Only stages that don't follow this pattern need explicit shutdown signaling, such as stages reading from eBPF rings that need to stop reading and perform cleanup.

use tokio::signal;
use tokio_util::sync::CancellationToken;

async fn channel_draining_stage(
    mut input_rx: mpsc::Receiver<MeasurementData>,
    output_tx: mpsc::Sender<ProcessedData>,
) -> Result<(), ProcessingError> {
    // Drain input until channel closes
    while let Some(measurement) = input_rx.recv().await {
        let processed = process_measurement(measurement).await?;

        // If output channel is closed, we're shutting down
        if output_tx.send(processed).await.is_err() {
            break;
        }
    }

    // Close output channel to signal downstream stages
    drop(output_tx);
    Ok(())
}

async fn ebpf_reading_stage(
    shutdown_token: CancellationToken,
    output_tx: mpsc::Sender<MeasurementData>,
) -> Result<(), ProcessingError> {
    let mut ebpf_reader = EbpfReader::new().await?;

    tokio::select! {
        _ = shutdown_token.cancelled() => {
            tracing::info!("eBPF stage shutting down");
            ebpf_reader.cleanup().await?;
            drop(output_tx);
            Ok(())
        }
        result = ebpf_reader.read_loop(&output_tx) => {
            result
        }
    }
}

Signal Handling

Signal handling with proper cleanup coordination ensures data integrity during system shutdown.
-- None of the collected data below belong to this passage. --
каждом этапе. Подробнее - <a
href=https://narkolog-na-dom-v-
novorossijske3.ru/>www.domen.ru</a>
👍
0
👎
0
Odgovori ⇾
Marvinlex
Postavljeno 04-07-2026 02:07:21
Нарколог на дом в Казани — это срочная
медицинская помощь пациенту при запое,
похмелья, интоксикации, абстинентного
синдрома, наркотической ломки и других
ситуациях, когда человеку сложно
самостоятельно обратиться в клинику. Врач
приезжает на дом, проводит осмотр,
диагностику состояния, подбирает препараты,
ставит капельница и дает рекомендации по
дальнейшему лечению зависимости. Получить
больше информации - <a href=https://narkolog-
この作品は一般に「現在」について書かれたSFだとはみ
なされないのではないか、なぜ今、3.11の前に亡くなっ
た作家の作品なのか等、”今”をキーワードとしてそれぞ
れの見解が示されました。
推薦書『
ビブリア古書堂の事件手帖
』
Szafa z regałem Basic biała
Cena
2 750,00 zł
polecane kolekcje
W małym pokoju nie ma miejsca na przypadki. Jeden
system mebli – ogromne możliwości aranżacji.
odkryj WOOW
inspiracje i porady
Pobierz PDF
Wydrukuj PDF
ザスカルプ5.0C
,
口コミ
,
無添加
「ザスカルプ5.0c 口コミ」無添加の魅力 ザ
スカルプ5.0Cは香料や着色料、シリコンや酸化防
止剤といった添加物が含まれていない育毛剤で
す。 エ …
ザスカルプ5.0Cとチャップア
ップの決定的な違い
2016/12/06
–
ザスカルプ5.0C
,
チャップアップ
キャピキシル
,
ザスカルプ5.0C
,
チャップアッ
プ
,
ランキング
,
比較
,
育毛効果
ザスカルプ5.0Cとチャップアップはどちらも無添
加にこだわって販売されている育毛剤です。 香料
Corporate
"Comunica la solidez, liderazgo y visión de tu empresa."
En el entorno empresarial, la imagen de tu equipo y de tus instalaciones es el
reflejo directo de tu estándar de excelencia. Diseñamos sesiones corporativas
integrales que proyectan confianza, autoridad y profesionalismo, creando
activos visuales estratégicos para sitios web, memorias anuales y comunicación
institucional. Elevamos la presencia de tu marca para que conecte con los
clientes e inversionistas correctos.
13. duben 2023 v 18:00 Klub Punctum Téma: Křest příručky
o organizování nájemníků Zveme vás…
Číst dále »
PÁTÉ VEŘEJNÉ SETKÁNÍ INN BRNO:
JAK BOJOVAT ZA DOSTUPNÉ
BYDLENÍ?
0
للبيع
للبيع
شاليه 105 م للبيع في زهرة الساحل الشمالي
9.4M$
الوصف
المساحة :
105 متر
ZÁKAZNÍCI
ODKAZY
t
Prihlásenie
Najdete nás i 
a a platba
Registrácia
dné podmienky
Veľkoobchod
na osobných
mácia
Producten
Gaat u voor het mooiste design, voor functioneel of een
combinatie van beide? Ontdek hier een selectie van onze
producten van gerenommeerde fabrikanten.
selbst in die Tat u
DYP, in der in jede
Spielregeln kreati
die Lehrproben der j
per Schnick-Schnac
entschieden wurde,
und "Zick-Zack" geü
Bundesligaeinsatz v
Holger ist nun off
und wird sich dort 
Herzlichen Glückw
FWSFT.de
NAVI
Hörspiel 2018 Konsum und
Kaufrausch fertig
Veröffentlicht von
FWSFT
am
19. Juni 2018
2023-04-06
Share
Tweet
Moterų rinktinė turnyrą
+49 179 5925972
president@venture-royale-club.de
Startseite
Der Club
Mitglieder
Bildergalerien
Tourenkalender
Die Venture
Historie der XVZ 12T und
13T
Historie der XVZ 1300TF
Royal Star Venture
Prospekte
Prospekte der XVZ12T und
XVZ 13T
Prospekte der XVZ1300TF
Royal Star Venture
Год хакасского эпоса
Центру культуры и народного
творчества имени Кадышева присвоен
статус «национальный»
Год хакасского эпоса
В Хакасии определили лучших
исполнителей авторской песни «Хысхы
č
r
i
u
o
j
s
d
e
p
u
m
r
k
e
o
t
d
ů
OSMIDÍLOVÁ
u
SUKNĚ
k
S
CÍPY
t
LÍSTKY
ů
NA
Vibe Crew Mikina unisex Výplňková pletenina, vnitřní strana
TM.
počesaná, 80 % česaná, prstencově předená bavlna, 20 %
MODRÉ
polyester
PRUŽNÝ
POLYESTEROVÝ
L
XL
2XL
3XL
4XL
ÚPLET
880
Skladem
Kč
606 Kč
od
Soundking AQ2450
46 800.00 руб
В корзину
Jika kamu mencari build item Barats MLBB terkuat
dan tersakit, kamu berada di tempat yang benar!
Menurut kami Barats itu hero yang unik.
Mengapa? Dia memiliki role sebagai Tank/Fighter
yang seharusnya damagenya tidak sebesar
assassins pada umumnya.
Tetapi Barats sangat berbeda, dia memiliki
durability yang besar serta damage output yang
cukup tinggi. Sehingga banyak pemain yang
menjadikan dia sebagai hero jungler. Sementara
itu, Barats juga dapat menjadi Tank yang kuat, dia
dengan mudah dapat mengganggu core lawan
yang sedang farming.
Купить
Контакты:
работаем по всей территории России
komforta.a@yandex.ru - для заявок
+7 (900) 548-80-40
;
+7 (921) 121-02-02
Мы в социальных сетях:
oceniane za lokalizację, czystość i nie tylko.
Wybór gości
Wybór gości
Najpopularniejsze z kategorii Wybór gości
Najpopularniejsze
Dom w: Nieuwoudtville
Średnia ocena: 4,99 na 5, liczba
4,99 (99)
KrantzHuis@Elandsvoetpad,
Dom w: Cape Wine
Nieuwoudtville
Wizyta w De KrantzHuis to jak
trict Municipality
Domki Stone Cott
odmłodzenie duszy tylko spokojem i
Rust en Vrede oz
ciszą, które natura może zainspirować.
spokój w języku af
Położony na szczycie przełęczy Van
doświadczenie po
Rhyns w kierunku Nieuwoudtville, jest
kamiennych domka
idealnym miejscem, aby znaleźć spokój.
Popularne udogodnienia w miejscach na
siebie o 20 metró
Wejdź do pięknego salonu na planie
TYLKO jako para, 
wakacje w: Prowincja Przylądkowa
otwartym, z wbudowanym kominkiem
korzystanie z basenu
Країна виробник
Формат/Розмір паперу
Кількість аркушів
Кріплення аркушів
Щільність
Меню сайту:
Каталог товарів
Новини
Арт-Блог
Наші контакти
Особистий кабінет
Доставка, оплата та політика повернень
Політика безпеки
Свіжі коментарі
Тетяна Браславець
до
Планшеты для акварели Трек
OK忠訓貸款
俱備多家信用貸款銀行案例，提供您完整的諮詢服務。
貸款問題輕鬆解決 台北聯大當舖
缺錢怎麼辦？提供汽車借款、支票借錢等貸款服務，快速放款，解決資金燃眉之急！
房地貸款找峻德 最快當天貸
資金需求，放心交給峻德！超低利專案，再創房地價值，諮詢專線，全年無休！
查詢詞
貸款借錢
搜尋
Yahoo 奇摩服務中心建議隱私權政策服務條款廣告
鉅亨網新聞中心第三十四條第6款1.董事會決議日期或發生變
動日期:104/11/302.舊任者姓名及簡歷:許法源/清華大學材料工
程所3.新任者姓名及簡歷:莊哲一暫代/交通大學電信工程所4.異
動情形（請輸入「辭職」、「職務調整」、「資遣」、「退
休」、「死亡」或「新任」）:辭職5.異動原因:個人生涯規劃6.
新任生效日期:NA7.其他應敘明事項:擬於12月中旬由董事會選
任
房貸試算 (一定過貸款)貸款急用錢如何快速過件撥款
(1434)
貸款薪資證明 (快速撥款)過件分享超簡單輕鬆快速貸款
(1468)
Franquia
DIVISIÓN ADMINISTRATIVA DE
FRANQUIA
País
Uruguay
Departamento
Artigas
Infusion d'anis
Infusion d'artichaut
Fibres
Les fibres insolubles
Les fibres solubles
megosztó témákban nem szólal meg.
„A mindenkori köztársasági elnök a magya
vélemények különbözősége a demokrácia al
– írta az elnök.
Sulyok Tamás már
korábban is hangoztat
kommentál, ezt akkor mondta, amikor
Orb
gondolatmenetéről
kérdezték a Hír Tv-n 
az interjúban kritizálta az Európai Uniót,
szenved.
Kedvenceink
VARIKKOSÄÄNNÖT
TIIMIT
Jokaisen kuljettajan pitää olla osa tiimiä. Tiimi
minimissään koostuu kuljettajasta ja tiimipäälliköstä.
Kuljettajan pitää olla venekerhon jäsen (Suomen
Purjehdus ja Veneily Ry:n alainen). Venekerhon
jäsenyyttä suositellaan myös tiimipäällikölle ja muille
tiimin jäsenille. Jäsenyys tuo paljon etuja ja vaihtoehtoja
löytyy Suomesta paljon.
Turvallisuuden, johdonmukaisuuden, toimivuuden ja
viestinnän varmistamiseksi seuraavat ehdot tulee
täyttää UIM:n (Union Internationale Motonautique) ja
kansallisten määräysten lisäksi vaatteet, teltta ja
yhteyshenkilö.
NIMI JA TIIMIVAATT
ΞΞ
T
We use an isolated signal monitor task that listens for shutdown signals and coordinates with the cancellation token.

use tokio::signal;
use tokio_util::sync::CancellationToken;

struct ProductionPipeline {
    shutdown_token: CancellationToken,
}

impl ProductionPipeline {
    async fn spawn_signal_monitor(&self) {
        let shutdown_token = self.shutdown_token.clone();

        tokio::spawn(async move {
            let mut sigterm = signal::unix::signal(signal::unix::SignalKind::terminate()).unwrap();
            let mut sigint = signal::unix::signal(signal::unix::SignalKind::interrupt()).unwrap();

            tokio::select! {
                _ = sigterm.recv() => {
                    tracing::info!("Received SIGTERM, initiating graceful shutdown");
                    shutdown_token.cancel();
                }
                _ = sigint.recv() => {
                    tracing::info!("Received SIGINT, initiating graceful shutdown");
                    shutdown_token.cancel();
                }
                _ = shutdown_token.cancelled() => {
                    tracing::info!("Shutdown token cancelled, signal monitor terminating");
                }
            }
        });
    }

    async fn run_pipeline(&self) -> Result<(), Box<dyn std::error::Error>> {
        // Start signal monitoring
        self.spawn_signal_monitor().await;

        // Start pipeline stages
        self.start_all_stages().await?;

        // Wait for shutdown signal
        self.shutdown_token.cancelled().await;

        // Initiate graceful shutdown
        self.graceful_shutdown().await?;

        Ok(())
    }

    async fn graceful_shutdown(&self) -> Result<(), Box<dyn std::error::Error>> {
        tracing::info!("Initiating graceful shutdown...");

        // Signal shutdown to stages that need explicit notification
        self.shutdown_token.cancel();

        // Wait for all stages to complete (no timeout - let Kubernetes handle this)
        self.wait_for_all_stages().await?;

        tracing::info!("Graceful shutdown complete");
        Ok(())
    }
}

Key Design Principles

Pipeline creates channels: Stages receive pre-configured channels rather than creating their own
Bounded channels prevent memory exhaustion: Use appropriate buffer sizes based on data frequency
Drop time slots under backpressure: Maintain forward progress with rate-limited logging
Cascade shutdowns through channel closure: Most stages can shut down by draining inputs
Explicit shutdown signaling only when needed: Reserve cancellation tokens for stages that require cleanup
Leverage Kubernetes grace periods: Allow natural shutdown timing rather than imposing artificial timeouts
Isolated signal monitoring: Use dedicated task for signal handling with cancellation token coordination

This architecture provides robust, high-performance streaming pipelines that handle millions of measurements per second while maintaining operational reliability and clear error reporting.